For each $n \in \mathbb{N}$ a closed interval $[x_n, y_n]$ is given.
Assume that $[x_m, y_m]\, \cap \, [x_n, y_n] \neq \emptyset$ for all
$m,n \in \mathbb{N}$. Show that $\bigcap_{n=1}^{\infty} [x_n, y_n] \neq \emptyset$.
What I've done is, assumed for contradiction that $\bigcap_{n=1}^{\infty} [x_n, y_n] = \emptyset$ which implies the existence of some disjoint intervals, i.e: that there exists $m,n \in \mathbb{N}$ such that $[x_m, y_m] \, \cap \, [x_n, y_n] = \emptyset$ which contradicts our hypothesis.
Now, I think this is wrong because it (i) makes the problem far too easy and (ii) infinities are fishy, I'm not convinced that the infinite intersection of intervals being empty implies that there exists at least two disjoint intervals.
Question: Is my "proof" completely off the right train of thought? How do I fix it?
Best Answer
It is not obviously true that $\bigcap_{n=1}^{\infty} [x_n, y_n] = \emptyset$ implies there exist $m$ and $n$ such that $[x_m, y_m] \, \cap \, [x_n, y_n] = \emptyset$. Notice, for instance, that the intersection of the three sets $\{0,1\}$, $\{0,2\}$, and $\{1,2\}$ is empty, even though the intersection of any two of them is nonempty. Or notice that $\bigcap_{n=1}^\infty(0,1/n)$ is empty, even though these intervals not only have nonempty pairwise intersections but actually are nested.

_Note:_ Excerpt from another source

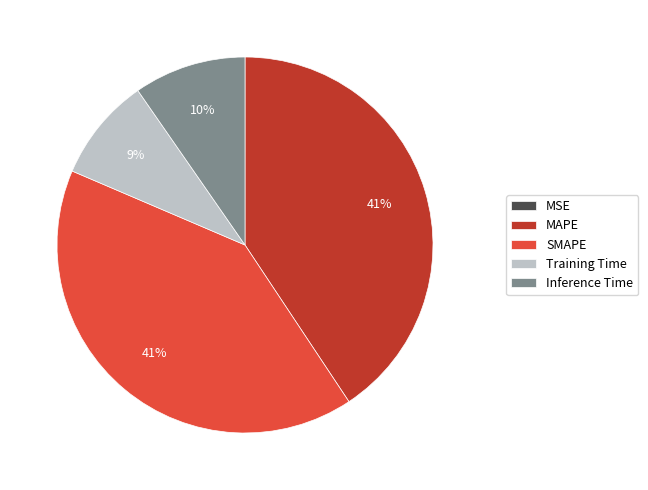

To the nearest percent, what is the combined percentage of SMAPE and Training Time?

50%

Here's how I would suggest to approach it. First, show that the intersection of any finite collection of your intervals is nonempty (for this, you will need to use the fact that they are intervals, rather than just random sets). Second, show that this implies the infinite intersection is nonempty (for this you will need to use that the sets are not just intervals but closed and bounded intervals; for instance, you could use compactness).